> _Data for this task_:
•••••
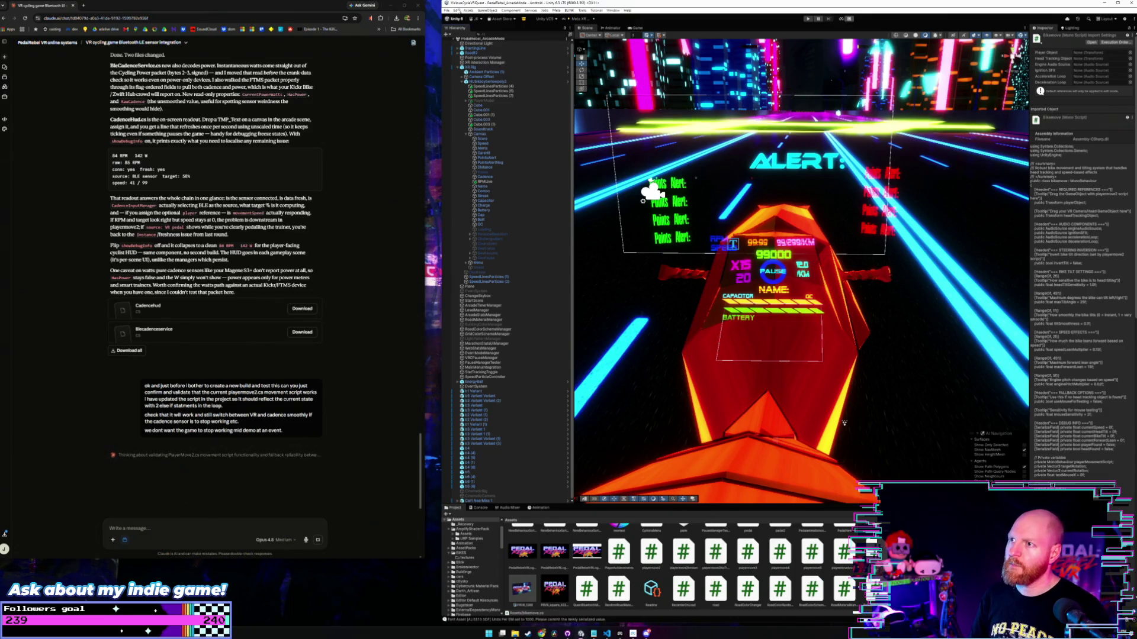
Confirm the Android Bundle Version Code is 106, then start a new build from Build Profiles.
click(448, 11)
click(448, 10)
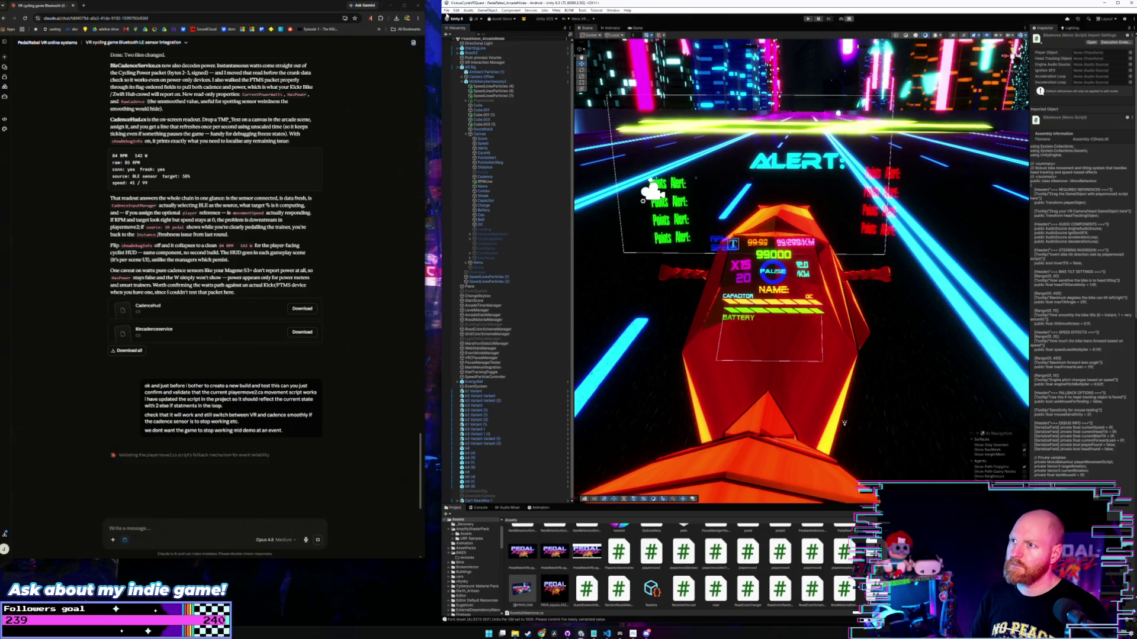
click(448, 10)
click(473, 85)
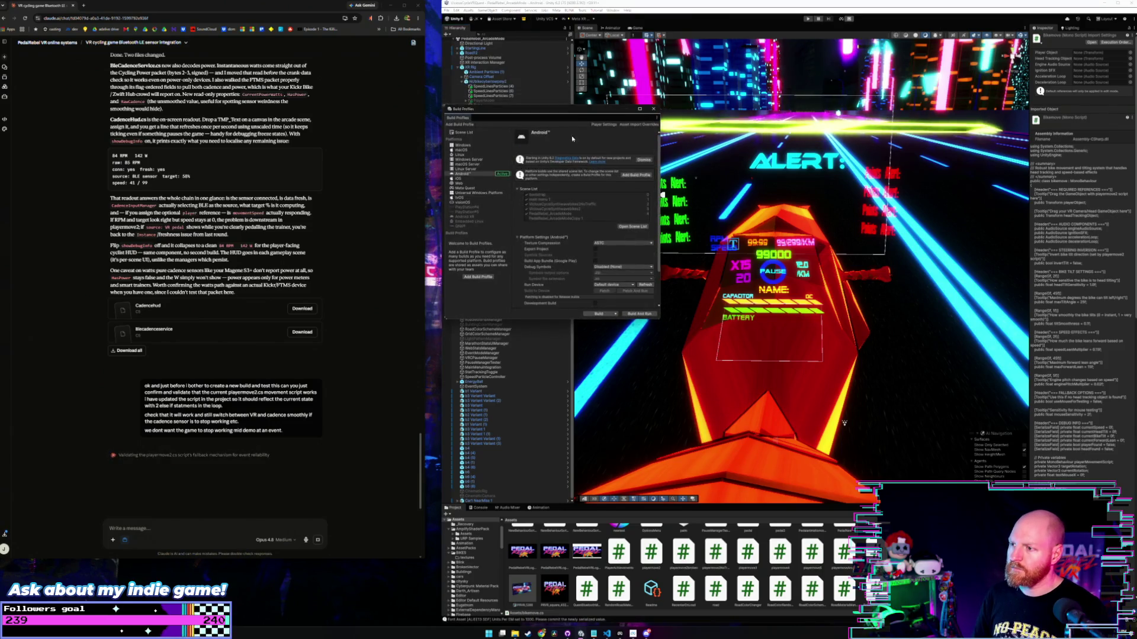
click(604, 124)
•••••
> _Task instructions_: All lines carrying the word "click" must be copied from the data above.

> _Answer space_:
click(448, 11)
click(448, 10)
click(448, 10)
click(473, 85)
click(604, 124)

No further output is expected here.